Never take no for an answer!

Voetbalsupporters staan nogal in de belangstelling de laatste tijd. Ze staan zelfs in Rotterdam op billboards, hoewel je je kunt afvragen of dat de echte supporters zijn natuurlijk. Hoe dan ook. Echte supporters blijven geloven in hun club, ook al verliest de club het hele seizoen door. Ondanks alles blijven de supporters er in geloven, ze zien de zon achter de wolken schijnen. Want ook clubs die het niet best doen, ja clubs die op degraderen staan, hebben en houden hun vaste aanhang. Een bijzonder verschijnsel eigenlijk. “Als je wint, heb je vrienden”, zong Henny Vrienten samen met Herman Brood, lang geleden. Maar voor de verliezer geldt dat ook. En er is maar één reden voor te bedenken en dat is dat supporters rasoptimisten zijn.

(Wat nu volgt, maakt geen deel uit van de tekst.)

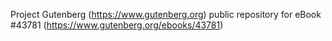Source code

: Project Gutenberg (https://www.gutenberg.org) public repository for eBook #43781 (https://www.gutenberg.org/ebooks/43781)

In de krant las ik onlangs dat optimisme één van de wezenskenmerken van de mens is. Als ik naar de voetbalsupporters kijk, moet die bewering in de krant wel waar zijn. Je ziet het trouwens ook in andere sferen. Ondernemers, zelfs al zijn ze net gefailleerd, zien altijd nog mogelijkheden. “Als ik nou maar even… dan komt het allemaal weer goed!” is een veelgehoorde kreet in het eerste gesprek met de curator.

Ik denk dat het aangeboren optimisme altijd een belangrijke factor is geweest in het vermogen van de mensheid te overleven. We zijn een tamelijk succesvolle soort, al moeten we natuurlijk opletten dat we aan dat succes niet ten onder gaan. Maar ook als het misgaat leggen we een bijzondere veerkracht aan de dag. Kijk maar eens naar de crisis die de financiële wereld teistert. Die is in wezen het gevolg van te optimistisch handelen. Te optimistisch denken over het verhandelen van hypotheekpakketten, te optimistisch denken over de mogelijkheid allerlei staatsschulden af te lossen, enzovoort. De oplossing voor de problemen die opkomen, liggen altijd besloten in een visie op de toekomst. Als we maar dit doen, dan… De kunst is om met dat optimisme verantwoord om te gaan, zonder het de kop in te drukken. Want het is nodig. “Nee” bestaat niet.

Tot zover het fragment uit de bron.